Brochures and flyers are in the same ‘family’ of promotional items (what we call “print collateral”). Many consider that brochures are designed to be kept and read in-depth while flyers are more simple promotional pieces, but this isn’t necessarily true. Each format can be used for either purpose, provided the designer makes proper use of it.
In truth, the difference is simple: Brochures are folded, while flyers are flat.
When Should I Use Brochures?
Brochures have quite a few advantages over flyers. They can be easier to carry around, which makes them ideal for take-along materials such as maps or take-home materials like informational pamphlets, and the creases can be used as natural margins to make ‘long copy’ (or word-heavy) information easier to read while breaking it up into smaller bite-sized panels.
Common uses for brochures include product pamphlets, introductory summaries of your company, maps to fair grounds or event floors, or documents explaining the problem that your product or service solves.
What do the Brochure Folds Mean?
While custom folds and sizes are available, most brochures are standard 8.5”x11” sheet with one of three folds:
For a Z-Fold (sometimes referred to as an ‘accordion-style fold’), the sheet is folded into thirds in a left-to-right zig-zag, similar to how you fold a map. This type of brochure unfolds very easily, pulling itself into a flat sheet when it is opened, allowing the reader access to both inside panels at the same time, allowing for larger two-panel graphics and layouts.
The Roll Fold is also known as a ‘letter fold’, ‘tri-fold’, or ‘business fold’. It’s also a sheet folded into thirds, but it opens a little differently, with the outer-most panel folded inwards.

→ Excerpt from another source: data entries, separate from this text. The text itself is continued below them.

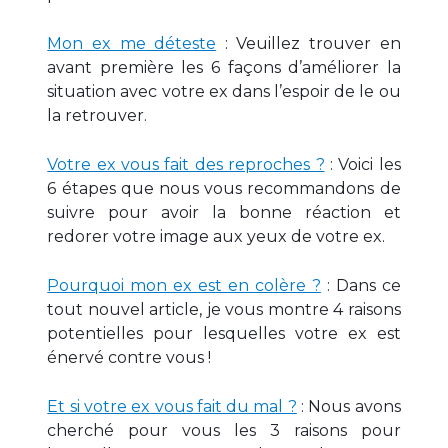
Mon ex me déteste
: Veuillez trouver en
avant première les 6 façons d’améliorer la
situation avec votre ex dans l’espoir de le ou
la retrouver.
Votre ex vous fait des reproches ?
: Voici les
6 étapes que nous vous recommandons de
suivre pour avoir la bonne réaction et
redorer votre image aux yeux de votre ex.
Pourquoi mon ex est en colère ?
: Dans ce
tout nouvel article, je vous montre 4 raisons
potentielles pour lesquelles votre ex est
énervé contre vous !
Et si votre ex vous fait du mal ?
: Nous avons
cherché pour vous les 3 raisons pour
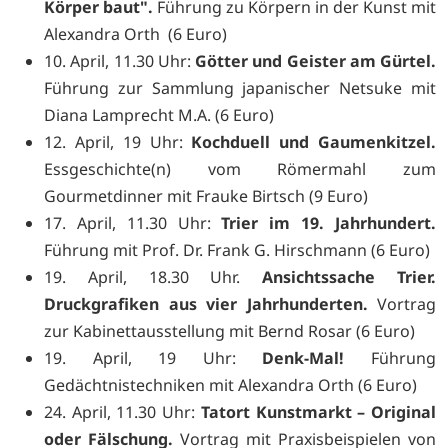
Körper baut".
Führung zu Körpern in der Kunst mit
Alexandra Orth (6 Euro)
10. April, 11.30 Uhr:
Götter und Geister am Gürtel.
Führung zur Sammlung japanischer Netsuke mit
Diana Lamprecht M.A. (6 Euro)
12. April, 19 Uhr:
Kochduell und Gaumenkitzel.
Essgeschichte(n) vom Römermahl zum
Gourmetdinner mit Frauke Birtsch (9 Euro)
17. April, 11.30 Uhr:
Trier im 19. Jahrhundert.
Führung mit Prof. Dr. Frank G. Hirschmann (6 Euro)
19. April, 18.30 Uhr.
Ansichtssache Trier.
Druckgrafiken aus vier Jahrhunderten.
Vortrag
zur Kabinettausstellung mit Bernd Rosar (6 Euro)
19. April, 19 Uhr:
Denk-Mal!
Führung
Gedächtnistechniken mit Alexandra Orth (6 Euro)
24. April, 11.30 Uhr:
Tatort Kunstmarkt – Original
oder Fälschung.
Vortrag mit Praxisbeispielen von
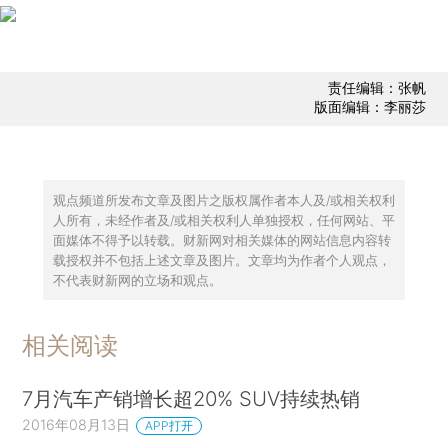
责任编辑：张帆
版面编辑：李丽莎
观点频道所发布文章及图片之版权属作者本人及/或相关权利
人所有，未经作者及/或相关权利人单独授权，任何网站、平
面媒体不得予以转载。财新网对相关媒体的网站信息内容转
载授权并不包括上述文章及图片。文章均为作者个人观点，
不代表财新网的立场和观点。
相关阅读
7月汽车产销增长超20% SUV持续热销
2016年08月13日
APP打开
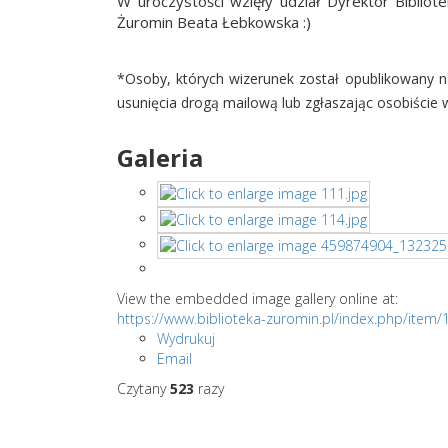
W uroczystości wzięły udział Dyrektor Bibliot
Żuromin Beata Łebkowska :)
*Osoby, których wizerunek został opublikowany na
usunięcia drogą mailową lub zgłaszając osobiście w 
Galeria
View the embedded image gallery online at:
https://www.biblioteka-zuromin.pl/index.php/item
Wydrukuj
Email
Czytany
523
razy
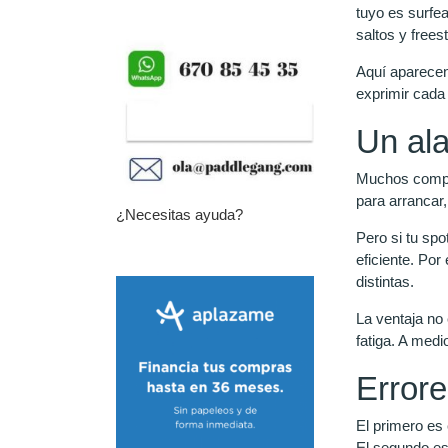
tuyo es surfe
saltos y frees
Aquí aparecen
exprimir cada 
Un ala
Muchos compra
para arrancar,
¿Necesitas ayuda?
Pero si tu sp
eficiente. Po
distintas.
La ventaja no
fatiga. A medi
Errore
El primero es 
El segundo es 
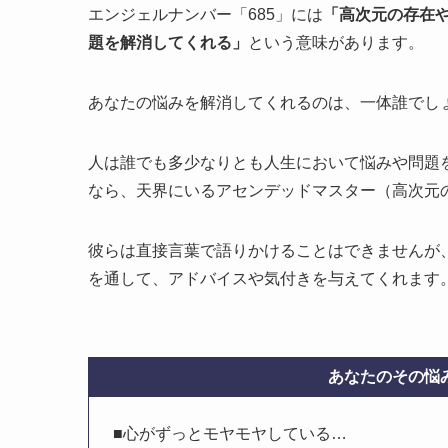
エンジェルナンバー「685」には
「高次元の存在
題を解消してくれる」
という意味があります。
あなたの悩みを解消してくれるのは、一体誰でし
人は誰でも多少なりとも人生において悩みや問題
なら、天界にいるアセンデッドマスター（高次元
彼らは直接言葉で語りかけることはできませんが
を通して、アドバイスや気付きを与えてくれます。
あなたのその悩み
■心がずっとモヤモヤしている…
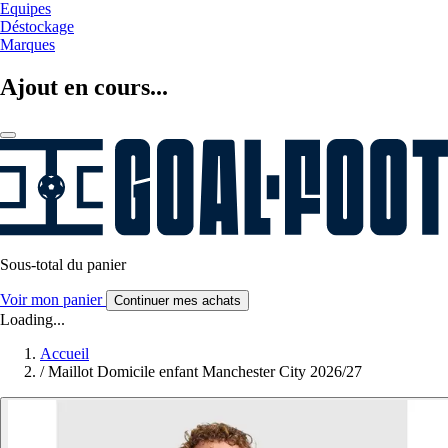
Equipes
Déstockage
Marques
Ajout en cours...
Sous-total du panier
Voir mon panier
Continuer mes achats
Loading...
Accueil
/
Maillot Domicile enfant Manchester City 2026/27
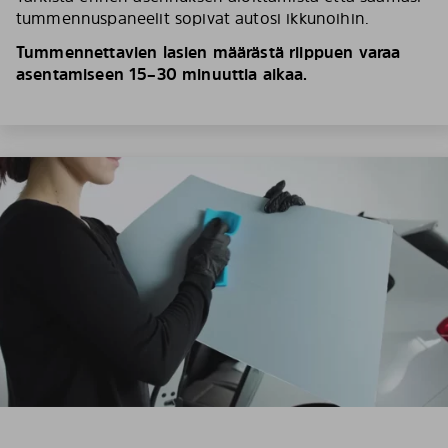
tummennuspaneelit sopivat autosi ikkunoihin.
Tummennettavien lasien määrästä riippuen varaa
asentamiseen 15–30 minuuttia aikaa.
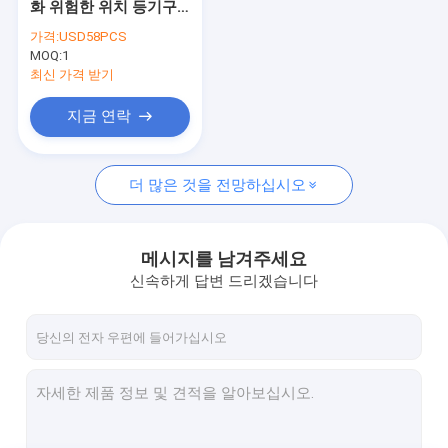
화 위험한 위치 등기구
방폭형 형광등
2x9W 2x18W를 지도했
가격:
USD58PCS
습니다
MOQ:
방염 비상등
1
최신 가격 받기
방폭 제어 패널
지금 연락
방폭 정션 박스
더 많은 것을 전망하십시오
방폭 스위치
방폭 플러그 및 소켓
메시지를 남겨주세요
방폭형 배기 팬
신속하게 답변 드리겠습니다
방폭 HID
방폭 경보 광
방폭 케이블 글랜드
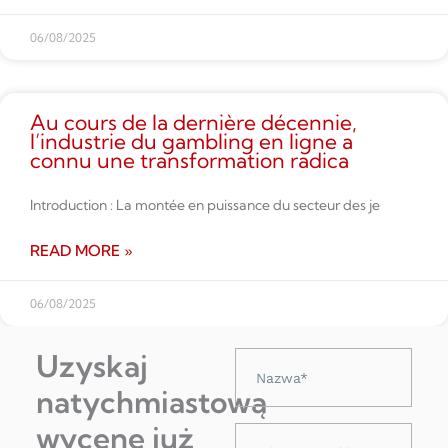
06/08/2025
Au cours de la dernière décennie,
l’industrie du gambling en ligne a
connu une transformation radica
Introduction : La montée en puissance du secteur des je
READ MORE »
06/08/2025
Uzyskaj
Nazwa
natychmiastową
wycenę już
Adres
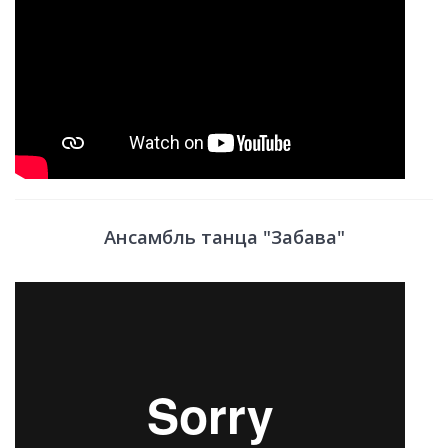
Ансамбль танца "Забава"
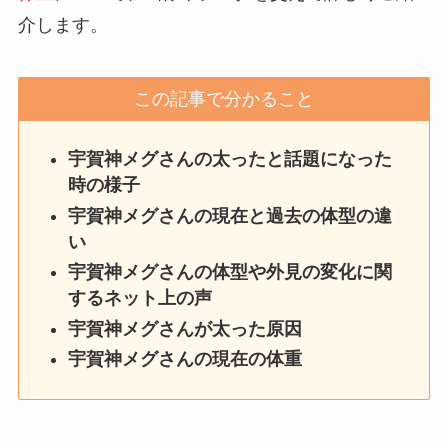
介します。
この記事で分かること
宇賀神メグ
さんの太ったと話題になった
時の様子
宇賀神メグ
さん
の現在と過去の体型の違
い
宇賀神メグ
さん
の体型や外見の変化に関
するネット上の声
宇賀神メグ
さん
が太った原因
宇賀神メグ
さん
の現在の体重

This style of brochure opens in two steps, which tends to break the content up a bit more, as well as giving you a bit more control over the order in which the panels are read.
The Half Fold, also known as the ‘book fold’, is as it sounds: The sheet is folded in half, and opened like a book. This design is considerably wider than the other folds, dedicating much more space to the front and back covers. Inside, the content area is a single expansive space that can be viewed entirely at once. Half folds tend to be preferred for brochures that wish to feature stunning visuals rather than vast amounts of copy.